→ Assignment
From the material below, return exactly the lines starting at the one that holds "pyautogui.click(514, 215)" and ending at the one that holds "pyautogui.moveTo(784, 76); pyautogui.dragTo(898, 67)". Pictures stay out of the answer.

→ Data for this exercise
----------------------------------------
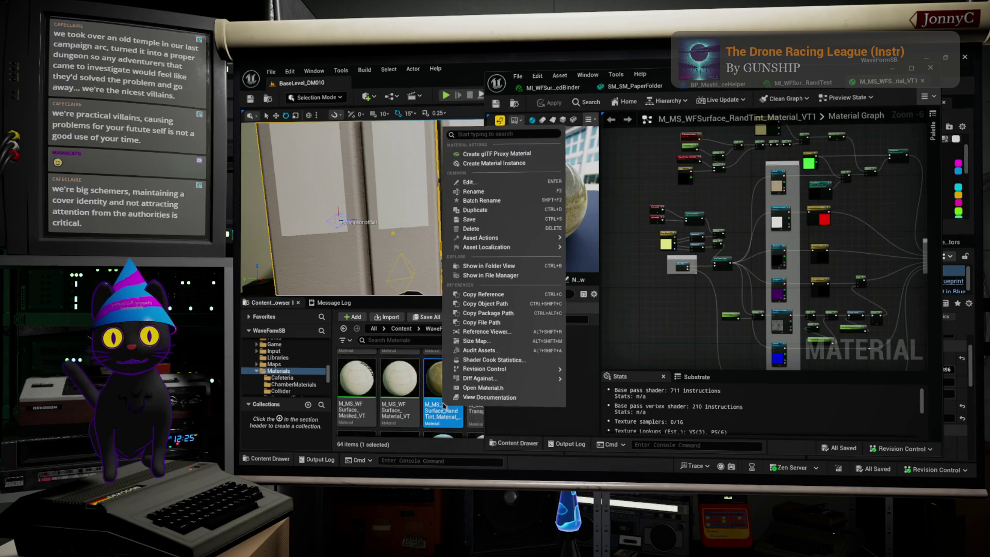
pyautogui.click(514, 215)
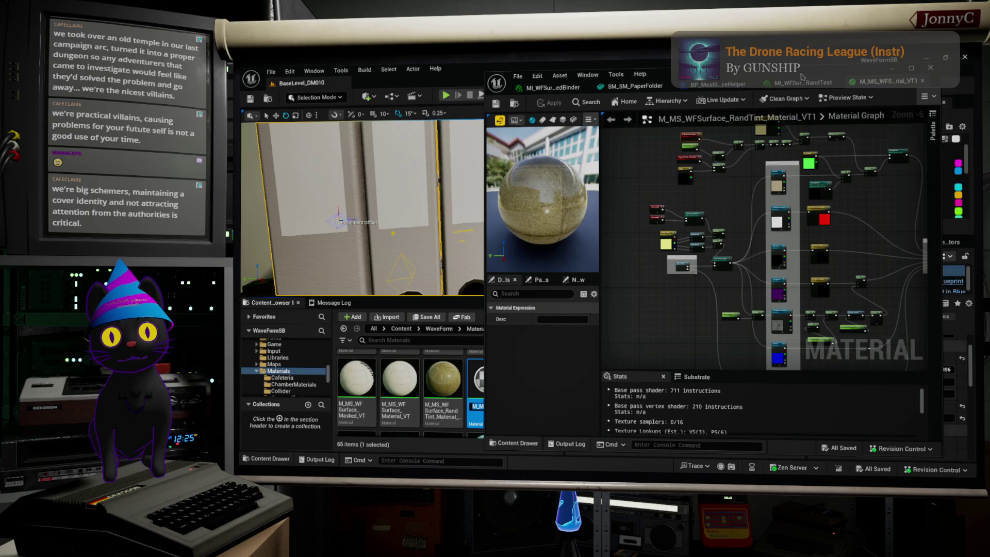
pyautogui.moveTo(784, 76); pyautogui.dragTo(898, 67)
----------------------------------------
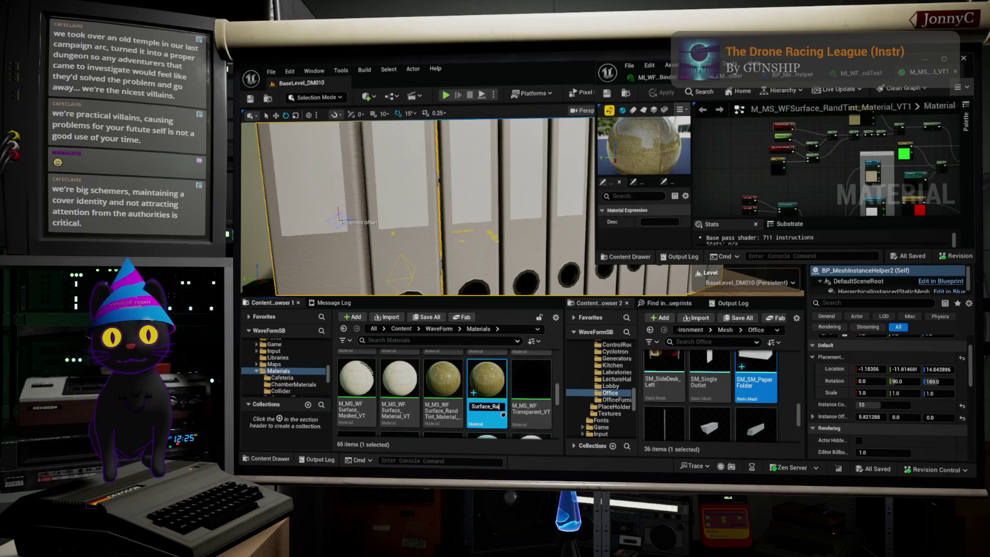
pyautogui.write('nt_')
----------------------------------------
→ Written response
pyautogui.click(514, 215)
pyautogui.moveTo(784, 76); pyautogui.dragTo(898, 67)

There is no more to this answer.